In the first part, we recall briefly how the diffraction-limited nature of an optical microscope's objective, and the intrinsic noise can affect an observed image's resolution. We use statistical approaches for restoration as the physics underlying the production of the images could be considered statistical in nature. The state of the art algorithms related to this subject are reviewed and also the modeling of the imaging process with the optical system is examined. As the imaging involves a photon counting process, the model chosen for the observation is based on the theoretically correct Poisson distribution. An alternative minimization (AM) approach, in the Bayesian framework, restores the lost frequencies beyond the diffraction limit by using a regularization on the object and a constraint on the PSF. Furthermore, new methods are proposed to learn the free-parameters, like the regularization parameter, which conventionally is chosen manually. When imaging into deeper sections of the specimen, the approximation of an aberration-free imaging, as assumed previously, is not realistic anymore. This is because the refractive index mismatch between the specimen and the immersion medium of the objective lens becomes significant with depth under the cover slip. An additional difference in the path is introduced in the emerging wavefront of the light due to this difference in the index, and the phase aberrations of the wavefront becomes significant. The spherical aberrated (SA) PSF in this case becomes dependent on the axially varying depth.

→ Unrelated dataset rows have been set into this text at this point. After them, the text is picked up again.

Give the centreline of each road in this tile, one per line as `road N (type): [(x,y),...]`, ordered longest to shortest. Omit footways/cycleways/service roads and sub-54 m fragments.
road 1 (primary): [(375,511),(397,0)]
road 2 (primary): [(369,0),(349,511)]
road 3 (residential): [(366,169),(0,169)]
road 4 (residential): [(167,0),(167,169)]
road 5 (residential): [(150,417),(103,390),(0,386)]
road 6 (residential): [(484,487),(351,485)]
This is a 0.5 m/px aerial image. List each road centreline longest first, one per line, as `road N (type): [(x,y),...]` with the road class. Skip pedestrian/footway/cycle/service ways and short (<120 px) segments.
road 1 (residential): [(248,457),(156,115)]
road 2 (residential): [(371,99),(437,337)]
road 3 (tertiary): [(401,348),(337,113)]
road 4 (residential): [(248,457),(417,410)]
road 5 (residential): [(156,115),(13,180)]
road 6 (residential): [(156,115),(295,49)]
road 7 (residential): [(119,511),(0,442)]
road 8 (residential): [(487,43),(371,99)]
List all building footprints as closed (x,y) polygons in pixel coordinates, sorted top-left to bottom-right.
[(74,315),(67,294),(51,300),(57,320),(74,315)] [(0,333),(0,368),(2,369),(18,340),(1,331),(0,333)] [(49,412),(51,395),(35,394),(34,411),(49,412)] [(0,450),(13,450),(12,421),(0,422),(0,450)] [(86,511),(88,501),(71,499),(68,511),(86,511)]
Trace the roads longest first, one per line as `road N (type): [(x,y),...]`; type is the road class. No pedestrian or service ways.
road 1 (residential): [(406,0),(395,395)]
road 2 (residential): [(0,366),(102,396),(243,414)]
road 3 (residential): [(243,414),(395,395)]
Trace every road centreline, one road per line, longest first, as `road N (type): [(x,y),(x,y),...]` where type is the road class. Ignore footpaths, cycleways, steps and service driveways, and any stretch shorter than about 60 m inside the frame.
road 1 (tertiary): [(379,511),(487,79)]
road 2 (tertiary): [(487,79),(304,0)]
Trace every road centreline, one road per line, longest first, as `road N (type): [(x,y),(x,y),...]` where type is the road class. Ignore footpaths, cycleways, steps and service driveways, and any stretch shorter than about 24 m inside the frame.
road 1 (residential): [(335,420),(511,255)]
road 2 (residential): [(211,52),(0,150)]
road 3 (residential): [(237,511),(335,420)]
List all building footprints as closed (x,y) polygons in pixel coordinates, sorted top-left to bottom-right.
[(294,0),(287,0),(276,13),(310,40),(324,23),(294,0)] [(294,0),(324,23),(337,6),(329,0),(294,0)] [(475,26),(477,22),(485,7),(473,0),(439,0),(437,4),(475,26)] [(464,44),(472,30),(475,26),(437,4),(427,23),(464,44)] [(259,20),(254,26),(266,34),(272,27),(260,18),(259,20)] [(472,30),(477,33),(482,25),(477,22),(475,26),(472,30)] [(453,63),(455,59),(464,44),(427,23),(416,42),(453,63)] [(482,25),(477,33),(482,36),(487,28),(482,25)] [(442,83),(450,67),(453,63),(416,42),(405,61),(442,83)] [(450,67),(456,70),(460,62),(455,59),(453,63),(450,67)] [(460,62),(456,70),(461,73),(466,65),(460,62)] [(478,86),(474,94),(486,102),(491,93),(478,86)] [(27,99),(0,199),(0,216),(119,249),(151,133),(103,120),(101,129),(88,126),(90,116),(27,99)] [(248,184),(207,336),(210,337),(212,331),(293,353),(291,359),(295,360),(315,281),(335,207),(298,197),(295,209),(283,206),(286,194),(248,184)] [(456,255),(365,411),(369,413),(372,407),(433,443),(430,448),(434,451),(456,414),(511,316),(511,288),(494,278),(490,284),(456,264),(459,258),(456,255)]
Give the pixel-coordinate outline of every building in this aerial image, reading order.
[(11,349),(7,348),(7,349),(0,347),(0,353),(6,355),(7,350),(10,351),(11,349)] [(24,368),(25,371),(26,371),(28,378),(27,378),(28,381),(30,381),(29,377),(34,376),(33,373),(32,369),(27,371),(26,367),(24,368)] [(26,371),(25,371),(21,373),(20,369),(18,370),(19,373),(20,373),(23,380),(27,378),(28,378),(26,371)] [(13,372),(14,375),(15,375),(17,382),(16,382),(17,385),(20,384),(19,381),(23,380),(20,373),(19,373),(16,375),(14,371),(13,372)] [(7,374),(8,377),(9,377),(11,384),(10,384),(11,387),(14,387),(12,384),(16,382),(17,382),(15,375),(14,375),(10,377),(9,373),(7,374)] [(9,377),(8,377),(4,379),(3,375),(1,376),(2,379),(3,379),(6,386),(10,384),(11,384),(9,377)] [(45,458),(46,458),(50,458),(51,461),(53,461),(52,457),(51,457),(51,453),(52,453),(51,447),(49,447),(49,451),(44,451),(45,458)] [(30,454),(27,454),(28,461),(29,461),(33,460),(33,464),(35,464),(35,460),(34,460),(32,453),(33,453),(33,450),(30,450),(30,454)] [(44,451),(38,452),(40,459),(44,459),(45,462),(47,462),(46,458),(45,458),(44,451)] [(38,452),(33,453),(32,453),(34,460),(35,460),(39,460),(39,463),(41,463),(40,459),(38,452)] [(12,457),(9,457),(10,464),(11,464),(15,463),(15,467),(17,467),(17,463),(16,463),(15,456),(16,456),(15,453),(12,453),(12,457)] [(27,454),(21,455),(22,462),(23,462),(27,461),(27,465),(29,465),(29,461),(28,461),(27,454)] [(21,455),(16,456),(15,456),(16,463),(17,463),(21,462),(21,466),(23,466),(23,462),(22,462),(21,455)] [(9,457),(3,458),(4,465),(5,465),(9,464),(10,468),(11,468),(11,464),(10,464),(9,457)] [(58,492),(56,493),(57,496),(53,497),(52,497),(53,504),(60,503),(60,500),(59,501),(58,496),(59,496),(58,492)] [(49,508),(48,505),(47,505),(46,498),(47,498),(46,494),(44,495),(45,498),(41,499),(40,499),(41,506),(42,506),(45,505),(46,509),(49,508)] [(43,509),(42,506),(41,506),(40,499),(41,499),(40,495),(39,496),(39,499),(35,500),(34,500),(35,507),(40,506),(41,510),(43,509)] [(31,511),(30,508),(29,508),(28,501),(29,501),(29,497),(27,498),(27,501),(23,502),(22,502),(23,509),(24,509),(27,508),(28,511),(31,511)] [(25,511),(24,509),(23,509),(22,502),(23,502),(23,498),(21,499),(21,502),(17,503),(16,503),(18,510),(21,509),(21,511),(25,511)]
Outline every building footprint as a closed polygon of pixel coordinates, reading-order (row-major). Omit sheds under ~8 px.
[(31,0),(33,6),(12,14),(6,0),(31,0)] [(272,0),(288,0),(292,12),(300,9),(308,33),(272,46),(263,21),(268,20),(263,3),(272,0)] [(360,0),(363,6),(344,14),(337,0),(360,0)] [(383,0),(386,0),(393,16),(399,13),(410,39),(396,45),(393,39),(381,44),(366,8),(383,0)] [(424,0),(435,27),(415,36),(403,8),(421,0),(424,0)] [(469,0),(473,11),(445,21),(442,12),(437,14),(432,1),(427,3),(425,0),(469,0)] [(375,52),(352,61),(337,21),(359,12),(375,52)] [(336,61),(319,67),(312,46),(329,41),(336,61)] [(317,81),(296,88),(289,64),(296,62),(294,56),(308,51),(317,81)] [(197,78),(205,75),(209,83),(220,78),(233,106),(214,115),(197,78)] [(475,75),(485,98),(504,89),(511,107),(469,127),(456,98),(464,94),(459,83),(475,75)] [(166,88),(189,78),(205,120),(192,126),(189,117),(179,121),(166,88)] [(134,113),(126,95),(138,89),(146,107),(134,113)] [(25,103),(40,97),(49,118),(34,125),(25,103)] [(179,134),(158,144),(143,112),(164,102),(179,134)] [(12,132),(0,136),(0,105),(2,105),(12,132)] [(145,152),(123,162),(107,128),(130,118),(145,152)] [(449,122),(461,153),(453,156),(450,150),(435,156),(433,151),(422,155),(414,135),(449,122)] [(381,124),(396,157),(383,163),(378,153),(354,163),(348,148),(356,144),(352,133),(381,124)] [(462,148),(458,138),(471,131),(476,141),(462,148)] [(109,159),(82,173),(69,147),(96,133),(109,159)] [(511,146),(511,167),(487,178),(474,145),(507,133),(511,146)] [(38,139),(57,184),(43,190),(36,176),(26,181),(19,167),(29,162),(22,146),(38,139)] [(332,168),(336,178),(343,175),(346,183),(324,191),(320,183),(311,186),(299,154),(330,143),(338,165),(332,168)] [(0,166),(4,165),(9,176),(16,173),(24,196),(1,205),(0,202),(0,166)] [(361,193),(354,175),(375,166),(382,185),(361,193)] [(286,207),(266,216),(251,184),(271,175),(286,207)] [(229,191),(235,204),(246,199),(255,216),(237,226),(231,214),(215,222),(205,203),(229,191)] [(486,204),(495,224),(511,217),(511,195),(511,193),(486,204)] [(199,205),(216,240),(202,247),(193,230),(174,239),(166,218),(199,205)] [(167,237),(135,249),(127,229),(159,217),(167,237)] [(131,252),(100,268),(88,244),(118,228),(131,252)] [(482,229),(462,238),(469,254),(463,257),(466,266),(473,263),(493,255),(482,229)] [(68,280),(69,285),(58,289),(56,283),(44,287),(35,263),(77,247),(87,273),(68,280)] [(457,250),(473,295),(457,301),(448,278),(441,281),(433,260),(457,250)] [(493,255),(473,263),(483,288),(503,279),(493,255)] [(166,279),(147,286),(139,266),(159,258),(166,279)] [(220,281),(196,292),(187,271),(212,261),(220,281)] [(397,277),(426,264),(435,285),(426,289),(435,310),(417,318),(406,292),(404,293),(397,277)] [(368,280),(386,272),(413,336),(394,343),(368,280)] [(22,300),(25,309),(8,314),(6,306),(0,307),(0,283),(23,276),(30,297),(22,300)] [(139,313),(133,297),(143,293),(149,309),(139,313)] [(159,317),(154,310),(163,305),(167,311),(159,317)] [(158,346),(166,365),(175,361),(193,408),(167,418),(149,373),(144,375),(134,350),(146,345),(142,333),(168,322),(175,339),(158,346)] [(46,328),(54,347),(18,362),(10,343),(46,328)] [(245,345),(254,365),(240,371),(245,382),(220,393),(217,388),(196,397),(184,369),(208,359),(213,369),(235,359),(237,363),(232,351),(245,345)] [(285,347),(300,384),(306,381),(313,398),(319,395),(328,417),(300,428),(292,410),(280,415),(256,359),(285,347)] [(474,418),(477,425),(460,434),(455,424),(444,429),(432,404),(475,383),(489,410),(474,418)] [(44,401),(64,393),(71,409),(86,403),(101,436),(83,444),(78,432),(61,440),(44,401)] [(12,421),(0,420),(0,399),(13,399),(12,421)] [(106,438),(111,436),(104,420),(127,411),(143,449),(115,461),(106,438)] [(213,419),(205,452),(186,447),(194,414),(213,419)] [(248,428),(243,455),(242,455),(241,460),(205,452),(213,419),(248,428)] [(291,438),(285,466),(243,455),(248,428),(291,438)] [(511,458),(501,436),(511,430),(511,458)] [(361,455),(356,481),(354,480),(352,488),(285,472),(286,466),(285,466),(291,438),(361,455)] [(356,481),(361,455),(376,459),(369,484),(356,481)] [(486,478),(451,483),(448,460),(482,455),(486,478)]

In the second part, we show that an object's location and its original intensity distribution can be recovered by retrieving this phase from the observed intensities. However, due to the incoherent nature of the acquisition system, phase retrieval from the observed intensities will be possible only if the phase restoration is constrained. We use geometrical optics to model the refracted wavefront phase, and modify the AM algorithm to retrieve the PSF from some simulated images. Finally, we propose an extension of this method to restore specimens affected by SA. In this case, as the PSF is depth varying, the linear space invariant model is not suitable. The observation process is defined by a quasi-stationary model, and the PSF approximated so that, excluding the object, there is only one free parameter to be estimated.
Keywords: confocal laser scanning microscopy, point-spread function, blind deconvolution, spherical aberration, Bayes' theorem, maximum likelihood, expectation maximization, maximum a posteriori, alternate minimization.